Per questo servono capitali, spazi, idee. Possiamo dire che i primi non mancano in assoluto: l’Italia risparmia anche in tempi di pandemia, bisogna spostare i risparmi dei Veronesi dalla manomorta delle banche a strumenti più direttamente collegati alla crescita del territorio. Ci sono tantissime banche ed istituzioni finanziarie che possono aiutare a costruire strumenti di raccolta dedicati che potrebbero permettere ad un emittente qualificato di investire direttamente nell’economia reale senza mettere a rischio il risparmio dei nostri concittadini (per quello ci hanno già pensato istituti ben più vicini che hanno usato la leva del localismo per fare le peggio cose…).

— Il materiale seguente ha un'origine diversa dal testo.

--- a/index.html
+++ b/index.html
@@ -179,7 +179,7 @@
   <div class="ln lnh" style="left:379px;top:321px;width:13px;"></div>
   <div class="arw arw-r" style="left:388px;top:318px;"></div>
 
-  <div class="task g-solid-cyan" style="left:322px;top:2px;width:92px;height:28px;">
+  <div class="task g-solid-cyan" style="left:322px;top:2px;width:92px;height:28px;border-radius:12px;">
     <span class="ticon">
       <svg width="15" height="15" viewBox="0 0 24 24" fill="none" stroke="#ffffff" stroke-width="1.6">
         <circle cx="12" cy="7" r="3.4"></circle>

Spazi: alzi la mano chi non ha idea di dove mettere le mani a Verona. Fuori dal gioco di parole c’è tutta Verona sud da rifare. Abbiamo stabilimenti ed imprese costruiti nell’immediato dopoguerra che meritano soltanto l’intervento di un grande caterpillar. La viabilità è indegna di una città civile, rendendo la logistica un gioco d’azzardo; le condizioni di sostenibilità ambientale sono ai limiti con, in non pochi casi, neppure l’allacciamento alla rete fognaria cittadina. Ci sono volumi da abbattere e ricostruire con una logica nuova e sostenibile. Ci sono migliaia di condomini che debbono essere riqualificati da un punto di vista energetico (ovvero, lavoro garantito per migliaia di professionisti ed operai per diversi anni) e – magari – in qualche caso del tutto abbattuti a favore di strutture nuove, più belle, più sane e meno impattanti.

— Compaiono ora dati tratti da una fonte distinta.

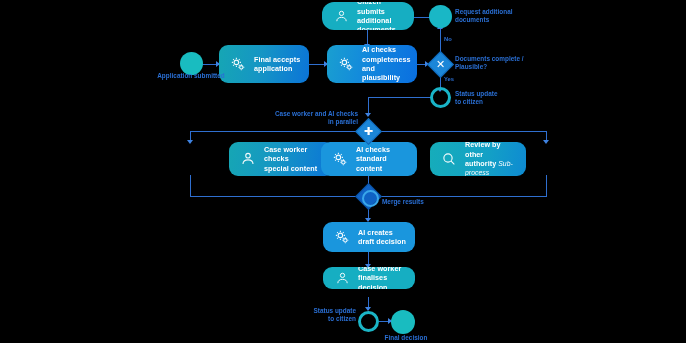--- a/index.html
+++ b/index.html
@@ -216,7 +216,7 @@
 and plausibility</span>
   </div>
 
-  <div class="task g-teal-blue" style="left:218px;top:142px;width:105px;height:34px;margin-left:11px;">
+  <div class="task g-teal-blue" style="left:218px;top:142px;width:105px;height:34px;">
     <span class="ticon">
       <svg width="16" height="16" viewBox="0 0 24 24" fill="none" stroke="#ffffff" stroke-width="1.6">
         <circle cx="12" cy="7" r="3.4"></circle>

Rifare la Zai vorrebbe dire creare spazi per le nuove imprese dando modo a donne e giovani di sperimentare e di provare a costruirsi il proprio futuro; la mano pubblica potrebbe aiutare e regolare questo processo. Non è una novità, è stato fatto in più parti del mondo e basterebbe mettere in rete le opportunità che ci sono a livello nazionale ed europeo. La logistica potrebbe integrarsi con la smart-city e il turismo potrebbe trovare una Verona più accogliente, bella, attiva ecc

Idee: subito il riacquisto del Catullo, perché Verona non può non controllare la sua porta d’accesso al mondo; secondo, un piano di riqualificazione energetica diffuso utilizzando le nuove leggi nazionali; terzo, una scelta chiara sull’identità di Verona al 2050 e decisioni conseguenti. Non c’è bisogno di fare un Toniolo-bis, coi soliti noti che non hanno prodotto nulla di nuovo negli ultimi trent’anni salvo blindare le proprie personalissime carriere: basterebbe una Giunta con un po’ più di attributi e relazioni vere nei posti che contano.